This report demonstrates how to clean messy data on airline flight delays, and perform analysis to compare the number of delayed flights for two airlines across different cities. The analysis also includes visualizations that highlight delays by city and airline.
Below, I provide two different ways of importing the data into your R studio (MySQL or CSV). Once the data has been imported, we’ll clean the data using **tidyverse** functions, and perform transformations to reshape the dataset for analysis. The goal is to summarize and compare the delays for each airline across multiple cities and produce visualizations that aid in understanding trends.
You can download the MySQL script <https://raw.githubusercontent.com/awrubes/Assignment_5/main/flights_database.sql> in order to create the necessary table in your database, which I’ve named “tidy”. If you wish to name the database something else, make sure to change the r code accordingly.
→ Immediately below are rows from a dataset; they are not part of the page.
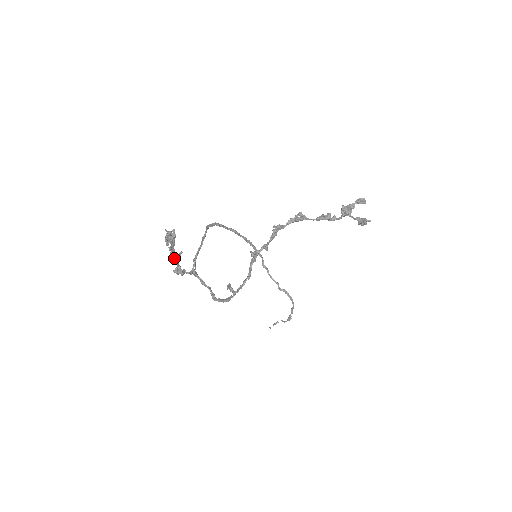
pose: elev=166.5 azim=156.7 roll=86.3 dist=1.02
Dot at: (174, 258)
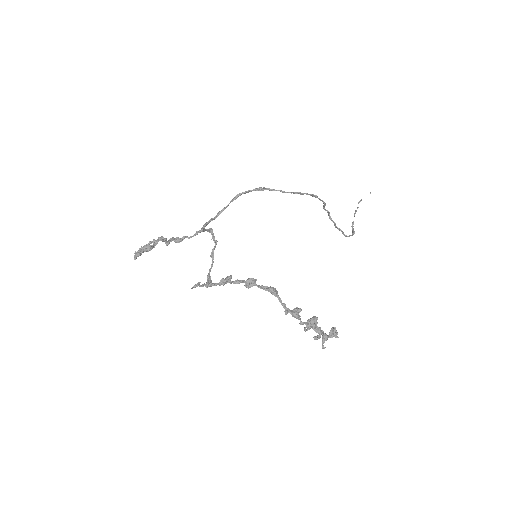
Dot at: (164, 241)
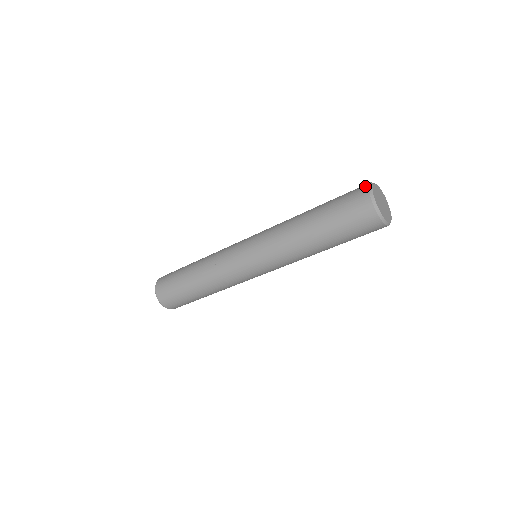
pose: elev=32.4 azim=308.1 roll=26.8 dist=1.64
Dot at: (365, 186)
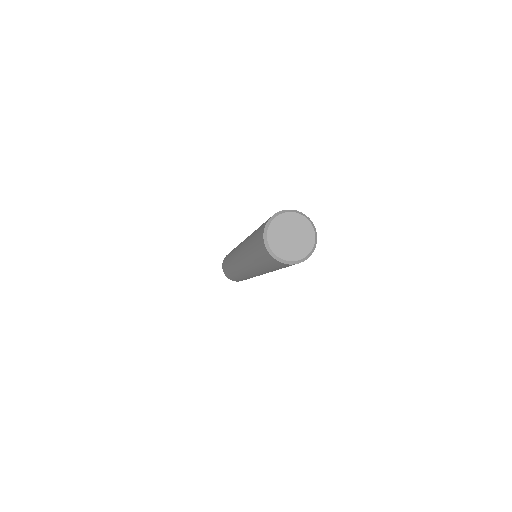
Dot at: (264, 226)
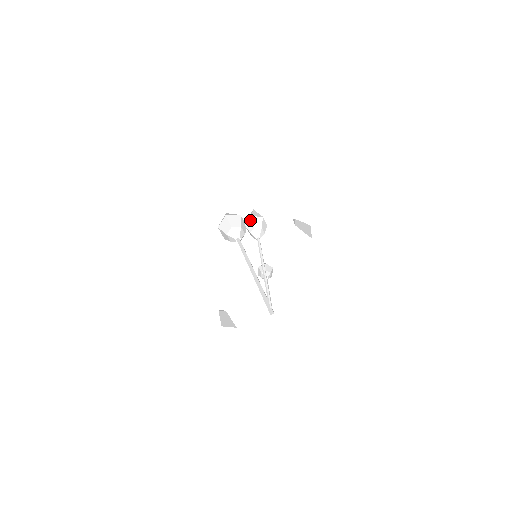
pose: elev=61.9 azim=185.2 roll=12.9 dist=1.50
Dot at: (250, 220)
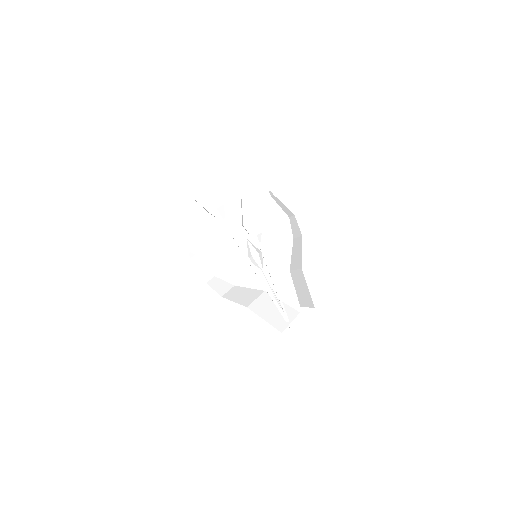
Dot at: (251, 226)
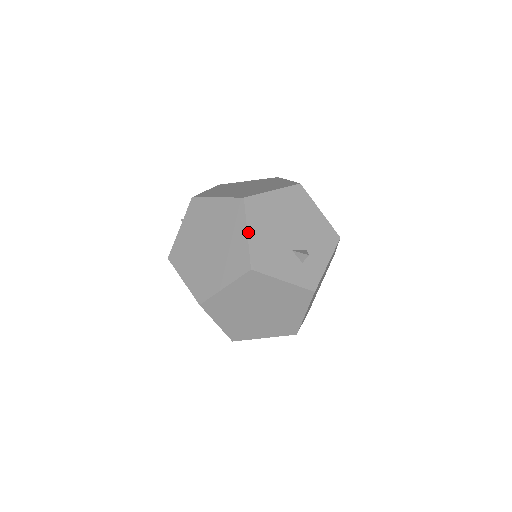
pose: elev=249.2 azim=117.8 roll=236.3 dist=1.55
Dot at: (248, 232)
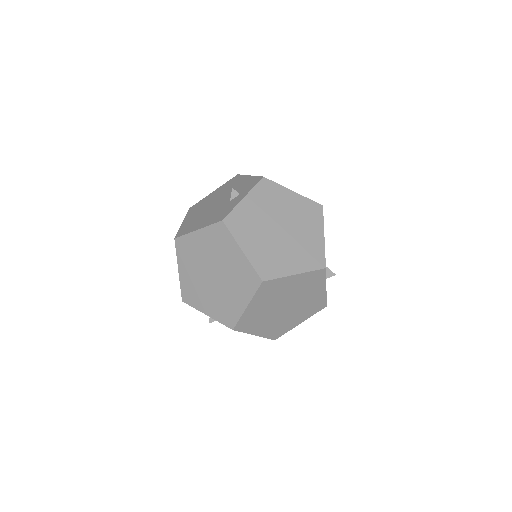
Dot at: occluded
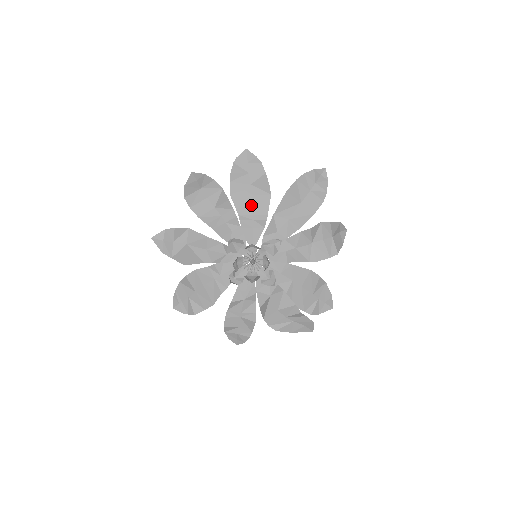
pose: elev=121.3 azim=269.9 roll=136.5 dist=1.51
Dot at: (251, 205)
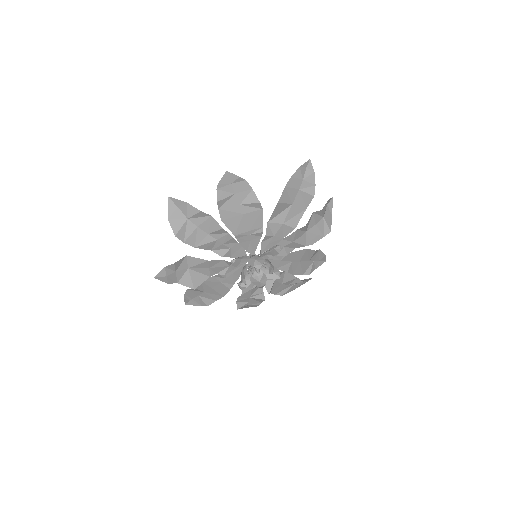
Dot at: (245, 223)
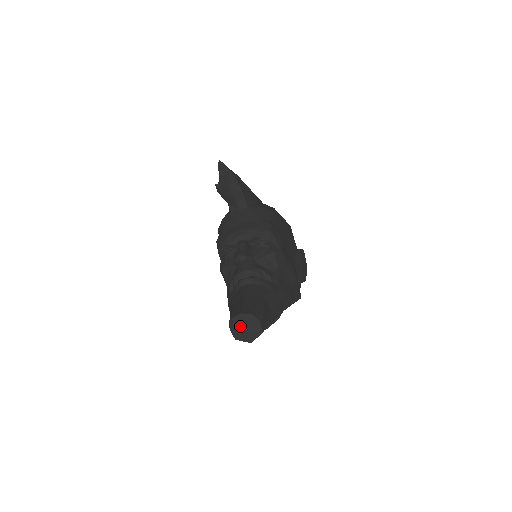
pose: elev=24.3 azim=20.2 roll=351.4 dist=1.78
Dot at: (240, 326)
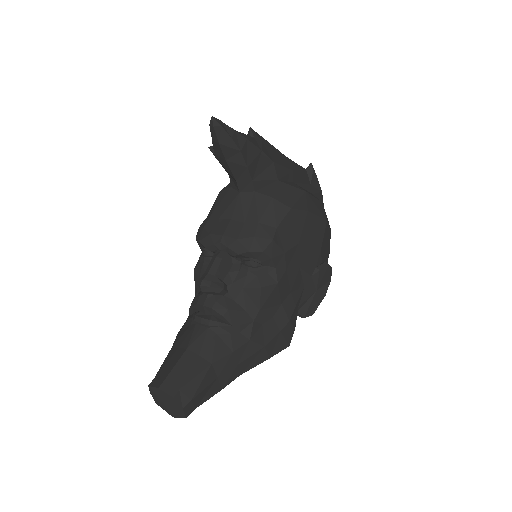
Dot at: (159, 398)
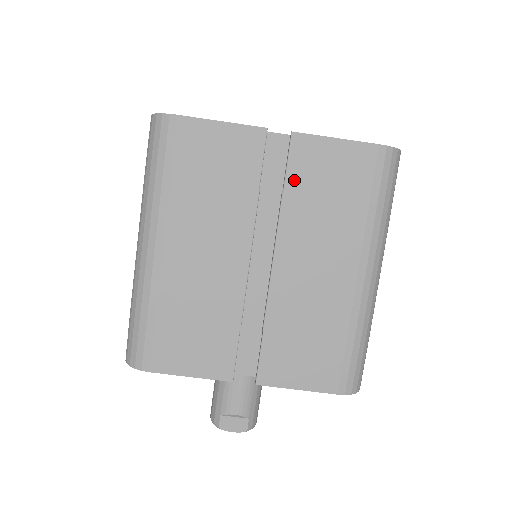
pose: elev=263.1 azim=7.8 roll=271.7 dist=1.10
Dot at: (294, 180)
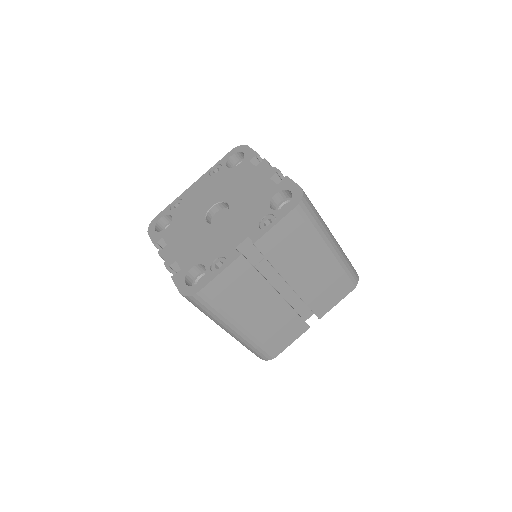
Dot at: (271, 256)
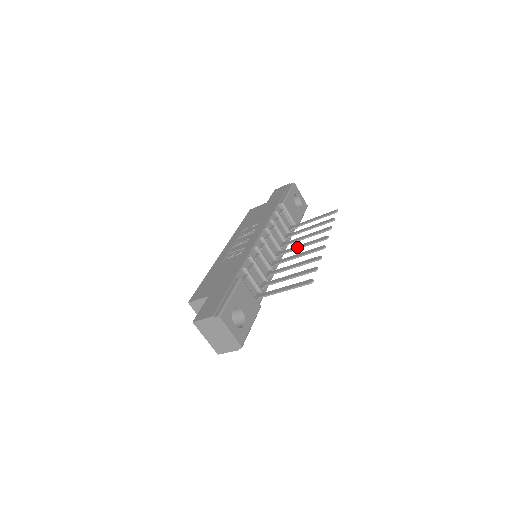
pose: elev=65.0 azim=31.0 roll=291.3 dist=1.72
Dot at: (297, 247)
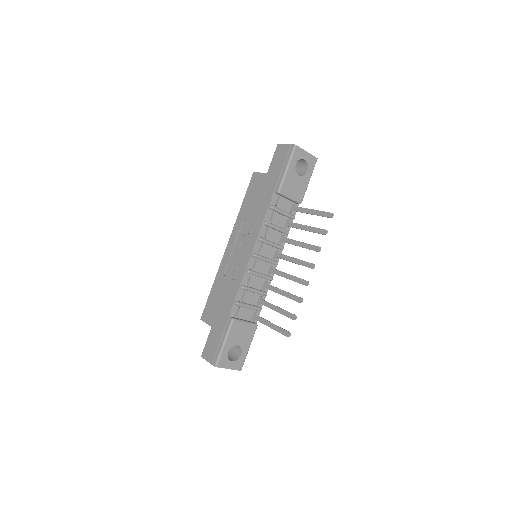
Dot at: (290, 260)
This method uses env variables for your MySQL user credentials.
user_name <- user_name <- Sys.getenv("MYSQL_USER", "default_user")
pass_word <- Sys.getenv("MYSQL_PASS", "default_password")
conn <- dbConnect(RMySQL::MySQL(), dbname = "tidy", host = "localhost", user = user_name, password = pass_word)
dbListTables(conn)
## [1] "flights" "messy"
df <- dbReadTable(conn, "messy")
head(df)
## unnamed_col status Los_Angeles Phoenix San_Diego San_Francisco Seattle
## 1 ALASKA on time 497 221 212 503 1841
## 2 <NA> delayed 62 12 20 102 305
## 3 <NA> <NA> NA NA NA NA NA
## 4 AM WEST on time 694 4840 383 320 201
## 5 <NA> delayed 117 415 65 129 61
If you don’t care to create a MySQL database, you can go ahead and import the following CSV file.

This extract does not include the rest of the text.